Magnetic fields cannot be absorbed; they can only be shielded against shunting them into strong ferromagnetic materials. Therefore, it is difficult to produce field-free spaces when magnetic fields strike a material. We differentiate between so-called paramagnetic substances in which a bundling or a concentration of magnetic field lines occur, and the so-called diamagnetic substances, in which a decentralization of the field lines results. Air is neutral.

The animal's body is only insignificantly diamagnetic and paramagnetic; basically, it is neutral. So whenever field lines impact on the animal organism or on parts of it, they absolutely permeate these areas. Compared to known methods this is the first important discovery. Within the range of magnetic fields, all parts of the body are penetrated completely by the field lines.

It is known that the human and animal organism consists of a large number of cells. These cells are functioning electrically. If there is no electrical potential left in the cell, it is no longer viable. These cells have a basic (or rest) potential that is necessary for normal cellular metabolism.
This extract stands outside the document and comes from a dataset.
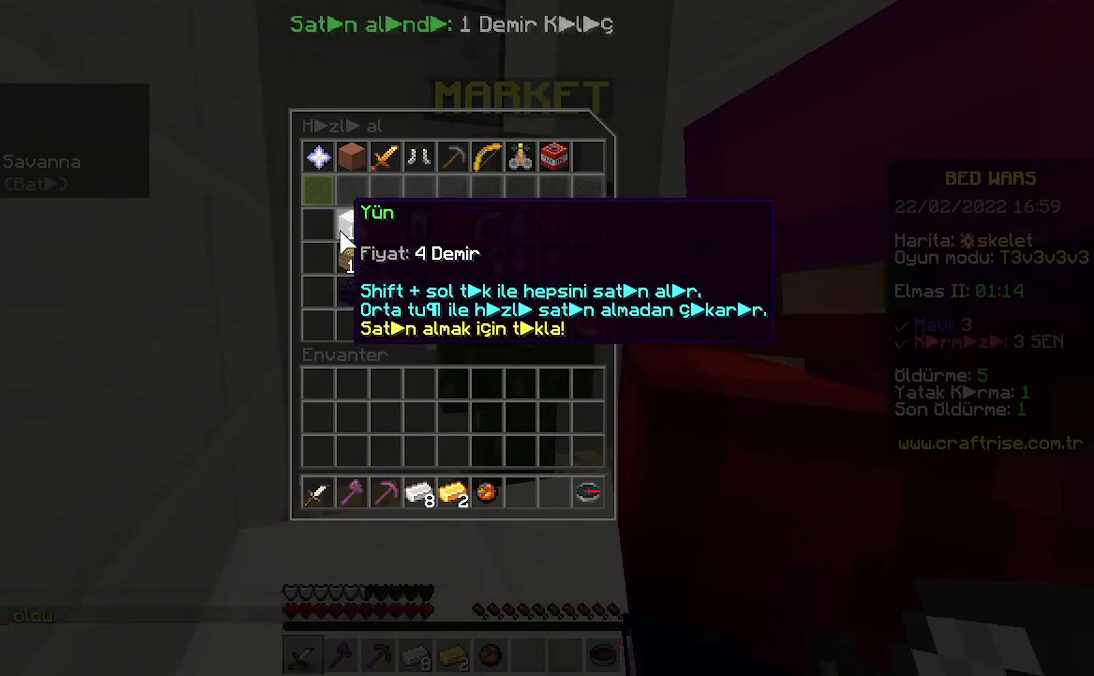
{"keys": ["w"], "mouse": [], "events": [[133, "mouse_right", "down"], [233, "mouse_right", "up"], [433, "w", "down"]]}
Diseased or damaged cells have an altered rest potential. If the ions (electrically charged particles surrounding the cells) move into the area of pulsating magnetic fields, they will be influenced by the rhythm of the pulsation. The rest potential of the cell is proportional to the ion exchange occurring at the cell membrane.

The ion exchange is also responsible for the oxygen utilization of the cell. Pulsating magnetic fields can dramatically influence the ion exchange at the cellular level and thereby greatly improve the oxygen utilization of diseased or damaged tissues. The deterioration of the oxygen utilization is known to be a problem in several medical branches, especially delayed healing and arthritis of joints. Thus, the wide range of indications are:

1. Orthopedics. traumatology, rheumatology, after-treatment of

complicated and simple fractures, wound treatment, burns, and degenerative

diseases of the apparatus of support and locomotion.
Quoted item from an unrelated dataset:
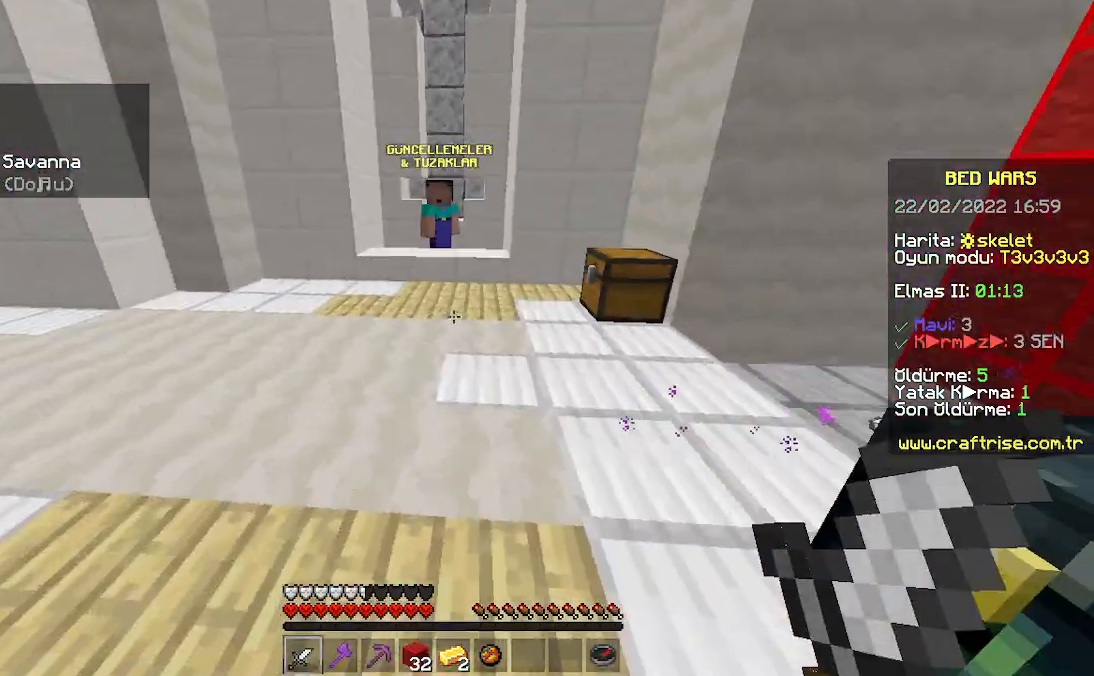
{"keys": ["w"], "mouse": [], "events": []}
2. Coronary and circulatory diseases;

3. Disorders of the neurological system.

From bibliography and clinical experiments, we know that pulsating magnetic fields are able to reduce pain sensations almost immediately. This is due in part to the increase in the oxygen partial pressure in the terminal tissue and the increase in the local perfusion and velocity of the capillary blood flow alleviating the accumulation of metabolites due to small vascularization and blood flow (transmitted by the sympathetic nervous system).

The above mentions the wide area of indications but says nothing of contraindications and side effects. There are no absolute contraindications to magnetic therapy except in cases of hemorrhage or where electrical implants already are in use. In contrast to chemical medicaments, there is no over dosage, at least within the field range that we are presently using for treatments. Magnetic field powers of maximum 100 gauss are far less than field powers that have negative biological effects.

The PMF therapy is an absolutely heatless therapy method, not a heat producing method, not a heat producing therapy. Therefore, all implants (except heart pacemakers) can be treated. Our hospital has used PMF therapy to accelerate the healing of those horses needing pins and bone plates. No damaging heat will be produced in the implants. Furthermore, all implants are antimagnetic. The treatment of fractures can also be applied with a plaster cast because, as mentioned before, magnetic fields permeate all materials.

The therapeutic effect of such treatments lasts for approximately six to eight hours. This shows that the majority of all cases at the beginning of a series of treatments daily. Only after five to 10 days can the treatment regime be reduced to one treatment daily or every other day. In very chronic or extremely difficult cases, this treatment may be longer. The wide experience concerning the application of this therapy implies that an alternate solution has been found in accelerating the healing time of many of our common injuries affecting our running horses, as well as possible therapy for those patients who have been resistant to other therapies and those patients injured by the side effects of other therapies.